When I saw this scene, I immediately thought it looked like a new platoon leader meeting his platoon sergeant. Especially in a dire situation, like combat. It is one of the strangest arrangements we have – a young, fresh soldier is placed in charge of a few dozen men, many of whom are older and more experienced.

The tit for tat exchange in the beginning of the scene is similar to what will happen over time in a new platoon leader’s experience. Members of the platoon will test the leader by pushing the limits of what can be said in his presence, the other members of the platoon (in this case, the boat) looking on, waiting for the reaction.

Later in the scene, Theon meets his First Mate – which is really more akin to the platoon sergeant in this case. The bald guy in the beginning is more like the super-aggressive squad leader. The First Mate welcomes Theon, and says “They’re not going to respect you until you prove yourself.”

Here’s the text of the first scene above:

Theon: You’re the crew of the Sea Bitch? I’m your commander. Welcome.

Stop.

STOP!

Your captain commands you to stop!

[laughter]

Rymolf: Where are we headed, captain?

Theon: The Stony Shore.

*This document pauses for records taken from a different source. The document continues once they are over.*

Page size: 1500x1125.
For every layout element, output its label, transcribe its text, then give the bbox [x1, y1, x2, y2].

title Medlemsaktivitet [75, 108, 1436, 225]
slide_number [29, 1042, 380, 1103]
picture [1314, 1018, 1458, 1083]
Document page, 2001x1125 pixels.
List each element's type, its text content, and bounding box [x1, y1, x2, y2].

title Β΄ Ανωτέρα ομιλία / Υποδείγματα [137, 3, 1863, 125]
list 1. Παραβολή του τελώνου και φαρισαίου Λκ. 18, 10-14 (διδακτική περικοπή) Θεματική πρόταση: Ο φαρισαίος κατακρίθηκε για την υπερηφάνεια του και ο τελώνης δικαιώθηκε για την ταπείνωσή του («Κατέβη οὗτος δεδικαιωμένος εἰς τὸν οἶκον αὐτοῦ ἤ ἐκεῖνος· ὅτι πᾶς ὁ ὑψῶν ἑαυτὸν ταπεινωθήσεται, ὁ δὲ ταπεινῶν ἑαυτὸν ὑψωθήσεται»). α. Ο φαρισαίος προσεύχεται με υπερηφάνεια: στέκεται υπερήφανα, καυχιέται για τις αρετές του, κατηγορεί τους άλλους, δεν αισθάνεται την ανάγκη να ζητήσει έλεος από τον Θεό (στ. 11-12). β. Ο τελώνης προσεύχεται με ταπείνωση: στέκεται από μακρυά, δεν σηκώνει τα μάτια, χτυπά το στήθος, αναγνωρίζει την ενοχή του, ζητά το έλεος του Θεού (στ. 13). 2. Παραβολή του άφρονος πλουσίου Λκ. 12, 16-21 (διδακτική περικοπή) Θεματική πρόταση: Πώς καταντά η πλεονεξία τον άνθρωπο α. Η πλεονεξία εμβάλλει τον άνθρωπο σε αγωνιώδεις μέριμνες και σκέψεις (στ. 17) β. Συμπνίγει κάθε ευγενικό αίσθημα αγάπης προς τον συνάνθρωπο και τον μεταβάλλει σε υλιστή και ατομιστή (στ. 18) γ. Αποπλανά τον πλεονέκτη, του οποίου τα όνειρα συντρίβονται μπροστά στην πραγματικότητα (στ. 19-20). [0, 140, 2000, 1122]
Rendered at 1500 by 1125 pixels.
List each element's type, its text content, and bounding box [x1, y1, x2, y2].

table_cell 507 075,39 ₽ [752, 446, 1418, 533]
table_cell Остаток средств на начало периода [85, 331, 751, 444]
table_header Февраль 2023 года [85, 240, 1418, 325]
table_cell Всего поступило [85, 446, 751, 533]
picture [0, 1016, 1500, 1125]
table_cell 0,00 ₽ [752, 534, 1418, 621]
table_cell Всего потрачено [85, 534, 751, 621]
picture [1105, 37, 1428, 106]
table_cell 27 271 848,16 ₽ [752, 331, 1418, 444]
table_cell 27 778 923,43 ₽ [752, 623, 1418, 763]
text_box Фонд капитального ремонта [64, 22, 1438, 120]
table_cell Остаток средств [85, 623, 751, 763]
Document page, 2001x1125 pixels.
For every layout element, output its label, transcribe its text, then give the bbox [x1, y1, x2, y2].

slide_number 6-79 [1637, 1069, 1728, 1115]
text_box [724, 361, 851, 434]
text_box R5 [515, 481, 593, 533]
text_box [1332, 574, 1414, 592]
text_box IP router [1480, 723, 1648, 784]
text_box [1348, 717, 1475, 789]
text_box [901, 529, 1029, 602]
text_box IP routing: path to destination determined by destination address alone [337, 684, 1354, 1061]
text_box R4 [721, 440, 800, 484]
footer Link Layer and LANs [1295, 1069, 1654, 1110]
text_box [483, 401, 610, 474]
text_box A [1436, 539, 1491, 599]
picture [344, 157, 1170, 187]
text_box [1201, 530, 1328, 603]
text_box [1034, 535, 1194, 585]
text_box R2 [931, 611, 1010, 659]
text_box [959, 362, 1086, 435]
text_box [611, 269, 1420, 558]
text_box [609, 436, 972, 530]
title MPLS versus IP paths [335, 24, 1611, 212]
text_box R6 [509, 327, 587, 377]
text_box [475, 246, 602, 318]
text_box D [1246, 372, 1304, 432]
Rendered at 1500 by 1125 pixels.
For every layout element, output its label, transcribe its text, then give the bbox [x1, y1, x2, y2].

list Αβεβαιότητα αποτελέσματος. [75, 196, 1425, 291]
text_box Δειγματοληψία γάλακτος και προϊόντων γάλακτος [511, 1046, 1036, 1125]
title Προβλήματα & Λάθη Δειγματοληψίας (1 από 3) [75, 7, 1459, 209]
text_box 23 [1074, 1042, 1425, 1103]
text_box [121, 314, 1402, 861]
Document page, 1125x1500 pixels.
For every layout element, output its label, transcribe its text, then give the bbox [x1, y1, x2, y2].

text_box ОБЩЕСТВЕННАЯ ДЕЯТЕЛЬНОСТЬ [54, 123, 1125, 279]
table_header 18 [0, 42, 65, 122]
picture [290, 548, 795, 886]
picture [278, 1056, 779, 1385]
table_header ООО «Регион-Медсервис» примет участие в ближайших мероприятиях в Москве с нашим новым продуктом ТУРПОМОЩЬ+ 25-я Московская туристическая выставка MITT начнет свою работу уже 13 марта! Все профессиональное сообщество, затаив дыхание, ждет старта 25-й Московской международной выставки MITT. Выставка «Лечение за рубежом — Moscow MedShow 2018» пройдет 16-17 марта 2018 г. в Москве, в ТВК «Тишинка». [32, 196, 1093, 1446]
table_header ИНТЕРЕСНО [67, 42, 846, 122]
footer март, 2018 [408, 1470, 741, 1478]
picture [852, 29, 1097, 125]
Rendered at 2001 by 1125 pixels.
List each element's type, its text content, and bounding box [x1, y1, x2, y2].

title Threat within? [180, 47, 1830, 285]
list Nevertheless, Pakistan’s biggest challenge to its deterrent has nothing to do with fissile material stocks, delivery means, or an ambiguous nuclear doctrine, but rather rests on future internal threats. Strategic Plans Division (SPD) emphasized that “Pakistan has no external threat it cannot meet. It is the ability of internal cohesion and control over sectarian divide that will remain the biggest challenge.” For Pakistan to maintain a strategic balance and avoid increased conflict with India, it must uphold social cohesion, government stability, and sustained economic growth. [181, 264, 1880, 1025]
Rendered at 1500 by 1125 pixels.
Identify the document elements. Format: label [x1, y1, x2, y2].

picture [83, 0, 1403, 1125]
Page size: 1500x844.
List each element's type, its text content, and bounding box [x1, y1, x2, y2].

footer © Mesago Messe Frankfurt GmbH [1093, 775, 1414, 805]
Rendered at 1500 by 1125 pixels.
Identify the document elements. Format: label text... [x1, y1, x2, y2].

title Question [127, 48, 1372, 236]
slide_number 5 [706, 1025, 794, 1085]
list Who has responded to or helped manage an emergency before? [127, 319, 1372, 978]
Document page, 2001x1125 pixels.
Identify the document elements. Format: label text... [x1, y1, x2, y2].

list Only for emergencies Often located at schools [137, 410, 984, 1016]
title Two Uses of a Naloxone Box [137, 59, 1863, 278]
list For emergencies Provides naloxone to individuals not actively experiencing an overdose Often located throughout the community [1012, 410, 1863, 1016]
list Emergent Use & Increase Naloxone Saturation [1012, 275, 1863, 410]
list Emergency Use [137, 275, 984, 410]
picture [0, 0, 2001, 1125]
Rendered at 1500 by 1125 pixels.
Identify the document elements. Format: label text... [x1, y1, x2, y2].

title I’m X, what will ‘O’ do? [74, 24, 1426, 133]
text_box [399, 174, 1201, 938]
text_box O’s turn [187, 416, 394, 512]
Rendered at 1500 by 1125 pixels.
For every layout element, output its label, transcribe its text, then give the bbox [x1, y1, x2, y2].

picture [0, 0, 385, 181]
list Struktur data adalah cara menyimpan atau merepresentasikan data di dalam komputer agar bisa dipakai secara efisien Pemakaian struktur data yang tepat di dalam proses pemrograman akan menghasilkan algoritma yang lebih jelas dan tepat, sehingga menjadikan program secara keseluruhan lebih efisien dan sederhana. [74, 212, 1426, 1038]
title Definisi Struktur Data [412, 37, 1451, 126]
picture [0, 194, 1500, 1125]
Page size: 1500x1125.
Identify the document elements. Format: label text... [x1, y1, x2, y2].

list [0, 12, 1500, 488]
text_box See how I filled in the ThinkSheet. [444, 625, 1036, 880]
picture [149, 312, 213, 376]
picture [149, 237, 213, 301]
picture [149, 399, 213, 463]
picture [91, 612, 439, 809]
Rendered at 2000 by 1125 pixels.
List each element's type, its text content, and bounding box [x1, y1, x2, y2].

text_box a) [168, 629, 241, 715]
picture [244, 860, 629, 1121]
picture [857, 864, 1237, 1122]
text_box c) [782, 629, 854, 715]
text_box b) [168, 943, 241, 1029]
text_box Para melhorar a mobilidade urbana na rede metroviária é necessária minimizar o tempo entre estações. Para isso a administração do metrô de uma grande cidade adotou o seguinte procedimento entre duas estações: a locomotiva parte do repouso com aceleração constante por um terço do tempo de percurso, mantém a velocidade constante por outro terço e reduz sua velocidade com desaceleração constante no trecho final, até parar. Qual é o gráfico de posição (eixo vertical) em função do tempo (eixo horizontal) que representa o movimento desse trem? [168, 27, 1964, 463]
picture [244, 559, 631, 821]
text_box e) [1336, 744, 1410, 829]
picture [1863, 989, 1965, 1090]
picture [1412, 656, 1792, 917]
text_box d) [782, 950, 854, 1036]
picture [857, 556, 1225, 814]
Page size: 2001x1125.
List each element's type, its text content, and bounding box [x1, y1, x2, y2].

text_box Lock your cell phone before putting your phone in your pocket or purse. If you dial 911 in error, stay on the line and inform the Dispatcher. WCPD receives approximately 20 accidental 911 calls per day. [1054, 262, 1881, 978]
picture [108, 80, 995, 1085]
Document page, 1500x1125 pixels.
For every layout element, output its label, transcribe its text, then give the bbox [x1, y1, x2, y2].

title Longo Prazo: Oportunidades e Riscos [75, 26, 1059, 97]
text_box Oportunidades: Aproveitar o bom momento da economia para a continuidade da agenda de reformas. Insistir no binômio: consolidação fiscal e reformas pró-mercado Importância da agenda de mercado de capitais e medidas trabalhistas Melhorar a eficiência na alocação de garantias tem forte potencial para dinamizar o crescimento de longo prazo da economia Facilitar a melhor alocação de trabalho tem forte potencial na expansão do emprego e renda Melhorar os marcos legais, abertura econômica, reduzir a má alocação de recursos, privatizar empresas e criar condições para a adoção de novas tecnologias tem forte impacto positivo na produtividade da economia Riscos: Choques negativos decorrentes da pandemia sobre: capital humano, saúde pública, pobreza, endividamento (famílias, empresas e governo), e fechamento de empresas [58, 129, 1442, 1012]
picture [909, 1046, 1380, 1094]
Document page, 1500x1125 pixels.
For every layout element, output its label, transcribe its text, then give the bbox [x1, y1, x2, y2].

To raid their villages. There’ll be spoils in it for you, and women, if you do your jobs well.

Rymolf: And who decides if we’ve done our jobs well?

Theon: I do. Your captain.

Rymolf: I have been reaving(?) and raping, since before you left Thelon’s balls. Don’t reckon I’ve got much use for ideas on how to do it. Don’t reckon I’ve got much use for a captain at all. I’m thinking I can do the job of captain real well myself. All I need is the ship. You don’t know where I can find myself a ship, would ye?